Looking back at 2Q2007 results, FBR showed companies with average LOE [leasehold operating expenses] and production taxes of $1.65/Mcfe and average DD&A [depreciation, depletion and amortization] costs of $2.30/Mcfe. “If our scenario of lower natural gas prices plays out, we would expect to see some service cost compression for LOE and reduced production taxes.”
FBR is holding to its thesis that Rocky Mountain producers “hold the greatest upside once infrastructure expansions are completed in early 2008, although we recognize that in the near term, these companies continue to see the weakest pricing environment.”
Meanwhile, John Gerdes of SunTrust Robinson Humphrey/the Gerdes Group (STRH) said capital costs for E&Ps have fallen from the highs of last year, but gas prices will have to move into the $8.00/Mcf area to deliver a market return on the capital spent.
“E&P capital intensity of approximately $4.40/Mcf and unleveraged cash expenses of $2.10/Mcf equate to a current E&P cost structure of $6.50/Mcf,” Gerdes wrote. “In addition, assuming a 50 cent/Mcfe discount to reconcile E&P company gas price realizations to Nymex [New York Mercantile Exchange] Henry Hub implies a Nymex normalized cost structure of $7/Mcfe.”
Consequently, said the STRH analyst, to generate a simple cash-on-cash unleveraged pre-tax return of 11% (i.e., large-cap E&P weighted average cost of capital) requires an approximate $7.80/Mcf Nymex natural gas price. Notably, STRH’s “Market-Equity-Return” valuation “currently suggests a roughly $8/Mcf Nymex gas price is necessary to deliver a market return on capital.”
STRH’s E&P coverage portfolio in 2Q2007 indicated slightly higher production and costs.

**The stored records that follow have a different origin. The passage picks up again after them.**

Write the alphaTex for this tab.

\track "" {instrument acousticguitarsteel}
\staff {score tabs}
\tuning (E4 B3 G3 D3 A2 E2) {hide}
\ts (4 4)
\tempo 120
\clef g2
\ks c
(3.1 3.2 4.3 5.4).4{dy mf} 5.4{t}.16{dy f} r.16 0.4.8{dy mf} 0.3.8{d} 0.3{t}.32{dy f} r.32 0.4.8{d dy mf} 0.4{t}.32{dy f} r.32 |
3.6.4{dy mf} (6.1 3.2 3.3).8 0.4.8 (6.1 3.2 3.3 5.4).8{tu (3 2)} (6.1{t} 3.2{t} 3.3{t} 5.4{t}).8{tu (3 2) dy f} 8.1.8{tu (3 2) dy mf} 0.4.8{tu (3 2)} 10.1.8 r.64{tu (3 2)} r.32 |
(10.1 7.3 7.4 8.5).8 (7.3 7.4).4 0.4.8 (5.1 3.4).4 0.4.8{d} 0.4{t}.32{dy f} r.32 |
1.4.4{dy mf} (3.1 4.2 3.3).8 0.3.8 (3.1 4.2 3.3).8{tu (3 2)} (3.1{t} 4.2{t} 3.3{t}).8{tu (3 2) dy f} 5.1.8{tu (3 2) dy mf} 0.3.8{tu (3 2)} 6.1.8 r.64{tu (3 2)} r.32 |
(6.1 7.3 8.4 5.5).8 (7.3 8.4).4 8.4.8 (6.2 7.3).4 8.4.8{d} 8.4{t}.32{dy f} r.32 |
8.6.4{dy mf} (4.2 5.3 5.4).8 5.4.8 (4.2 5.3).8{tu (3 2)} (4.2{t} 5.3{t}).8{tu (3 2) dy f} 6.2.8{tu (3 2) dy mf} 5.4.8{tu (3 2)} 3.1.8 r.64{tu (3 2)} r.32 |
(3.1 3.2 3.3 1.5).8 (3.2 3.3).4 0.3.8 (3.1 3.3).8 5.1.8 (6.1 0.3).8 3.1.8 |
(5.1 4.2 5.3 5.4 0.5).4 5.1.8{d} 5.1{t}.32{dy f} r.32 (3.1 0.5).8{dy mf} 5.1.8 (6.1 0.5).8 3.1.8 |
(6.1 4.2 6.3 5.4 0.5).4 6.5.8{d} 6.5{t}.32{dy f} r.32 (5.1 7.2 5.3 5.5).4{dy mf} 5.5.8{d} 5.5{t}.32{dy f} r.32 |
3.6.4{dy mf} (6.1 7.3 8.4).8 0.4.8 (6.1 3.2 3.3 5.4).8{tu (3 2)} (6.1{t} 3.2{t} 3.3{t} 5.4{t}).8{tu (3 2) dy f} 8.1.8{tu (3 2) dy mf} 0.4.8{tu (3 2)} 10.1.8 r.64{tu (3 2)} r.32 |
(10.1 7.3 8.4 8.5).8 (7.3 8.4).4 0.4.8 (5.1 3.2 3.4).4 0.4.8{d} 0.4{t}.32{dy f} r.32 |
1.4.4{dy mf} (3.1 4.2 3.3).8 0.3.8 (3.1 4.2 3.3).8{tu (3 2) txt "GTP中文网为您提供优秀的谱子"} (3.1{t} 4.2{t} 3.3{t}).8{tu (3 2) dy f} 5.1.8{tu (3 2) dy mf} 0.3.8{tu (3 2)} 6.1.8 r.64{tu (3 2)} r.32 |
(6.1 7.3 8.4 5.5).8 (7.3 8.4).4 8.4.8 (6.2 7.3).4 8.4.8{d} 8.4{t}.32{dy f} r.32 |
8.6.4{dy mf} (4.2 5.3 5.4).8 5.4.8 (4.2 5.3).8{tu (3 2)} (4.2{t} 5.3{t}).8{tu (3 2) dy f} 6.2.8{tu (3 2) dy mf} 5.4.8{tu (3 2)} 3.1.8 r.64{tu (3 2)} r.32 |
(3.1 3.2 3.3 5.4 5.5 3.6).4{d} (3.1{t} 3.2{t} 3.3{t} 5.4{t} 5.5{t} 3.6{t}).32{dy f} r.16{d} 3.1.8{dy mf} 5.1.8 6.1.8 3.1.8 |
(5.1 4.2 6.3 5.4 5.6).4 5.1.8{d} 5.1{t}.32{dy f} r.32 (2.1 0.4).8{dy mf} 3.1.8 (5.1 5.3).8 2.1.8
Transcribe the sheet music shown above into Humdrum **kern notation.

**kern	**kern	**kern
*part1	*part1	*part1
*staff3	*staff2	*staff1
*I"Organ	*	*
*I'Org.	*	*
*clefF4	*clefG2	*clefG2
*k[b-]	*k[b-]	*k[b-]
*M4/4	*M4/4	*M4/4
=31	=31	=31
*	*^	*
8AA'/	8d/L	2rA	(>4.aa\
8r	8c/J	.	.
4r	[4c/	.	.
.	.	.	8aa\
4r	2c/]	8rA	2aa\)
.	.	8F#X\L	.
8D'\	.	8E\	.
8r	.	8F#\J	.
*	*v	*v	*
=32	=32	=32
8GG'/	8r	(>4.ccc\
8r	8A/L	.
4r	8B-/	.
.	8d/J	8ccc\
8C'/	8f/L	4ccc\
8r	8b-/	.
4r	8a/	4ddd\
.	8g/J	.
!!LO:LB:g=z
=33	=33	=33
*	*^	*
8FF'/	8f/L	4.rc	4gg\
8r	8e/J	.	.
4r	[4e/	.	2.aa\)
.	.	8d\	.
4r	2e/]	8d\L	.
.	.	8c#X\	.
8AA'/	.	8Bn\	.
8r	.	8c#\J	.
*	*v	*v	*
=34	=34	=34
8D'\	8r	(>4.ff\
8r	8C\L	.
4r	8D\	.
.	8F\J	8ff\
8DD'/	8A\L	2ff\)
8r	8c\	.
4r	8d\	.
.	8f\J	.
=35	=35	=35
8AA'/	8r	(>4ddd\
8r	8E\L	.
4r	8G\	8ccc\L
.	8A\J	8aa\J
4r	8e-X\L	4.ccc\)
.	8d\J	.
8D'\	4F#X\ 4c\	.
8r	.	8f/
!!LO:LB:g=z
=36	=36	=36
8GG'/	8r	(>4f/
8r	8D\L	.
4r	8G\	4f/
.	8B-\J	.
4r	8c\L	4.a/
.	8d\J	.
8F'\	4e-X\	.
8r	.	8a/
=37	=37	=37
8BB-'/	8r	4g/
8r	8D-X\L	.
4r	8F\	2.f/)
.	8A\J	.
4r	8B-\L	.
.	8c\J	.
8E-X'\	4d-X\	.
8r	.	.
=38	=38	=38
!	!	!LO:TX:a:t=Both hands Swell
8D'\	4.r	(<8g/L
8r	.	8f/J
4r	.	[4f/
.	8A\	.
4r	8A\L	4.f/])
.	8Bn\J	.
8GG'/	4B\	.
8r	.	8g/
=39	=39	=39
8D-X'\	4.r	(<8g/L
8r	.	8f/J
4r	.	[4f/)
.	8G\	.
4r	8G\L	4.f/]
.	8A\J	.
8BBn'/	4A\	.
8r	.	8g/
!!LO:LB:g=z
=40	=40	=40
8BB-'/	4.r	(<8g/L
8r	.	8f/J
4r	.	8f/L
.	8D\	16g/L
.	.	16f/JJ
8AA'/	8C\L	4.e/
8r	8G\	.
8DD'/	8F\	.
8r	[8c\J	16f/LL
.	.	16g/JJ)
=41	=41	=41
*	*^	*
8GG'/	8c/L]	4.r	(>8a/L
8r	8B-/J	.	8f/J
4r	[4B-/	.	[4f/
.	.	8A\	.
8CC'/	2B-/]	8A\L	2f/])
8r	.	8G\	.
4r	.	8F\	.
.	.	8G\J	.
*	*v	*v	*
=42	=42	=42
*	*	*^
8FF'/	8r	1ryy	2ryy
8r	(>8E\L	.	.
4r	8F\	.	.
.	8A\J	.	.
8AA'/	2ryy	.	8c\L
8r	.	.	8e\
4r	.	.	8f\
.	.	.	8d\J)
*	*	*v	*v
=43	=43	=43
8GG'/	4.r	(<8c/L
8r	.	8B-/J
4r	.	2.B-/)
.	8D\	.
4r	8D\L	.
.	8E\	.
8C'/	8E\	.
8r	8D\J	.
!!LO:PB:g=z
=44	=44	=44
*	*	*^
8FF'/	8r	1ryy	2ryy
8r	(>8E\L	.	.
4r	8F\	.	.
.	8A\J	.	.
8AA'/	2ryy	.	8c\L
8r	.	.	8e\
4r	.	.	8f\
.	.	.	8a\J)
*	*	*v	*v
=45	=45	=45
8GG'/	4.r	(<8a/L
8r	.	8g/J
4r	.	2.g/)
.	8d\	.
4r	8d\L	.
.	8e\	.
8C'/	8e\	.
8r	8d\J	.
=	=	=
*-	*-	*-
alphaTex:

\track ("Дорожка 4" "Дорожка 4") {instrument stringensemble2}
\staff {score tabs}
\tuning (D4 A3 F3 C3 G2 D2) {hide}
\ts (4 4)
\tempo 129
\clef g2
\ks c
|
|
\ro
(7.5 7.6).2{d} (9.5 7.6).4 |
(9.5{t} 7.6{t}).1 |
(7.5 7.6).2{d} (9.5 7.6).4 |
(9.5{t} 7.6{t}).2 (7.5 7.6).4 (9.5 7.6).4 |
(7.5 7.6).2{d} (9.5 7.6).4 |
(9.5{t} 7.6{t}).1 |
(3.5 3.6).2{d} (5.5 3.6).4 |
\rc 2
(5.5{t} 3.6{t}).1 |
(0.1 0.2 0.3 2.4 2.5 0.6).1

“In aggregate, second quarter production was 0.5% above our expectation and accordingly our full-year ’07 production was raised 0.5%, while 2008 production has been increased 1.0%,” Gerdes wrote. “As a consequence of the 2Q2007 results, 2007 unleveraged cash expenses were increased 1.0%, while overall capital intensity was largely unchanged, though certain E&P business models…did experience minor upward pressure.”
To balance North American gas market fundamentals in 2008, the STRH analysis “suggests gas-directed drilling activity needs to increase almost 10%. A 10% increase in drilling activity translates to about 10% higher E&P capital spending than the analysis presented…and implies the E&P industry would be 10-20% free-cash-flow negative in 2008. Moreover, given a 10% increase in North American drilling activity, our 5% inflation expectation for 2008 may prove optimistic.”
Against the backdrop of low-$7.00/Mcf gas and mid-$60/bbl oil prices, E&P gross profit margins “should contract about 6% in 2007 after contracting 17% last year,” Gerdes wrote. “Notably, in an $8.50 gas price environment next year, which should encourage a 10% increase in drilling activity, cash and gross profit margins should expand 15-20%.”